1. Definition
Standortfaktoren:
Alle Faktoren, die ein
Unternehmen bei der Wahl eines Standortes zu berücksichtigen hat,
also wirtschaftliche Vor- und Nachteile, Einflüsse und Bedingungen,
welche sich positiv oder negativ auf den Aufbau und Entwicklung eines
Unternehmens auswirken, nennt man Standortfaktoren.
2. Geschichtliches –
Die Standorttheorie nach Alfred Weber:
Bereits 1909 liefert
Alfred Weber in seiner Abhandlung „Über den Standort der
Industrien“ eine erste systematische Darstellung zur Wahl des
Standortes für ein industrielles Einzelunternehmen. Er vereinfacht
in seiner Theorie die Realität sehr und geht von den Transportkosten
als zentralem Faktor für die Standortwahl aus. Außerdem setzt er
mehrere maßgebliche Prämissen voraus:
- Fundorte der
Rohmaterialien sind bekannt
- Absatzort des hergestellten Gutes
ist bekannt (es gibt nur einen einzigen Absatzort)
- nachgefragte
Menge des hergestellten Gutes ist bekannt
- Transportkosten können
durch Gewicht der Materialien/Gutes und deren Entfernung zum
Fund-/Produktionsort berechnet werden
Weber berücksichtigt
in seiner Theorie keine regionalen Unterschiede bei den
Produktionskosten, daher muss bei einem optimalen Standort nur auf
den Minimalwert der Transportkosten geachtet werden. Da er davon
ausgeht, dass diese Kosten nur vom Gewicht der zu transportierenden
Materialien bzw. Produkte und der Entfernung, über welche diese
transportiert werden sollen, berechnet er die Transportkosten in
Tonnenkilometern. Somit besitzt der optimale Standort den
tonnenkilometrischen Minimalpunkt, also die niedrigste
Transportkostenbelastung.
Es wurde schon früh Kritik an Webers
Theorie aufgrund ihrer realitätsfernen, vorgegebenen Prämissen
geäußert. Desweiteren berücksichtigt er weder ökonomische oder
soziale Faktoren wie z.B. die Situation des Arbeitsmarktes oder des
Umfelds in der Region. Im Laufe der Zeit wurde Webers Theorie von
vielen Wirtschaftsökonomen aufgegriffen, erweitert und verbessert.
3. Standortfaktoren
heute:
3.1. Harte und
weiche Faktoren:
Um die Standortwahl
einfacher zu gestalten, versucht man die Standortfaktoren in harte
und weiche Faktoren zu unterscheiden.
Die harten Standortfaktoren
sind für die Unternehmen leicht objektiv messbar und kostenmäßig
gut berechenbar. Zu ihnen gehören z.B. Infrastruktur,
Energieversorgung, Steuern, Arbeitskräfte oder die Verfügbarkeit
von Bauflächen zur Erweiterung des Betriebs.

AUFGABEN —
a - Schreiben Sie aus dem Text über Standortfaktoren den Abschnitt wortgetreu ab, der mit den Worten „3. Standortfaktoren“ beginnt und mit „Erweiterung des Betriebs.“ endet.
b - Beantworten Sie anhand des Textes über Standortfaktoren die folgenden Fragen:
(i) In welchem Jahr legte Alfred Weber seine Abhandlung „Über den Standort der Industrien“ vor?
(ii) In welcher Einheit berechnet Weber die Transportkosten?
(iii) Welche zwei Eigenschaften schreibt der Text den harten Standortfaktoren zu?
c - Führen Sie den Text über Standortfaktoren im Anschluss an seinen letzten Satz weiter.
Die Daten spielen für den Text über Standortfaktoren keine Rolle.

BEREITGESTELLTE DATEN —

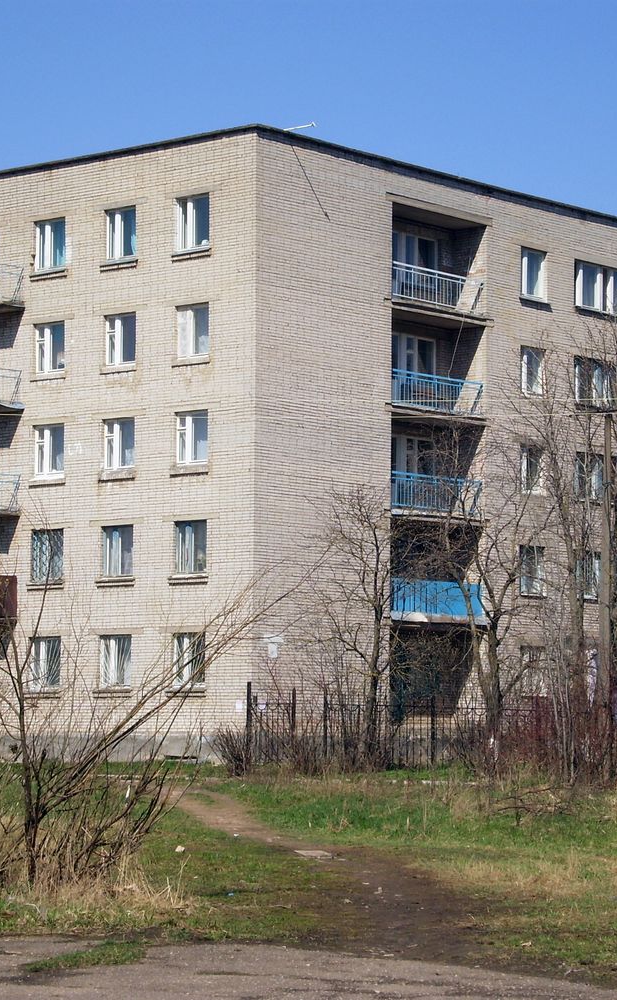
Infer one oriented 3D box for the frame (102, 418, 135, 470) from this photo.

ANTWORTEN JE AUFGABE —
a -
3. Standortfaktoren
heute:
3.1. Harte und
weiche Faktoren:
Um die Standortwahl
einfacher zu gestalten, versucht man die Standortfaktoren in harte
und weiche Faktoren zu unterscheiden.
Die harten Standortfaktoren
sind für die Unternehmen leicht objektiv messbar und kostenmäßig
gut berechenbar. Zu ihnen gehören z.B. Infrastruktur,
Energieversorgung, Steuern, Arbeitskräfte oder die Verfügbarkeit
von Bauflächen zur Erweiterung des Betriebs.

b -
(i) 1909
(ii) In Tonnenkilometern
(iii) Sie sind für die Unternehmen leicht objektiv messbar und kostenmäßig gut berechenbar.

c -
Schwierig wird es für
die meisten Unternehmen, die weichen Standortfaktoren zu beurteilen,
da diese durch subjektive Einschätzungen geprägt und nur schwer
messbar sind. Beispiele für weiche Faktoren sind z.B. Wohnumfeld,
Umweltqualität, Angebot von Kultur- und Freizeitaktivitäten oder
das allgemeine Image des Standorts.
Abb. 1: Unterscheidung
in harte und weiche Faktoren
(
Oftmals ist die
Unterteilung in hart und weich bei verschiedenen Unternehmen nicht
immer gleich und nicht einfach zu erkennen. Beispielsweise wird für
ein Unternehmen, welches Licht- und Tontechnik für Bühnenevents
verleiht, das Kultur- und Freizeitangebot eine wesentlich größere
Rolle bei der Standortwahl spielen als in der metallverarbeitenden
Industrie.
3.2.
Beschaffungsseitige, produktionsbezogene, absatzorientierte Faktoren:
Da die Unterteilung in
hart und weich oft nicht ausreicht oder von Unternehmen zu
Unternehmen sehr unterschiedlich ausfallen kann gibt es noch eine
weitere Art der Unterteilung. Man unterscheidet nun in
beschaffungsseitige, produktionsbezogene und absatzorientierte
Faktoren.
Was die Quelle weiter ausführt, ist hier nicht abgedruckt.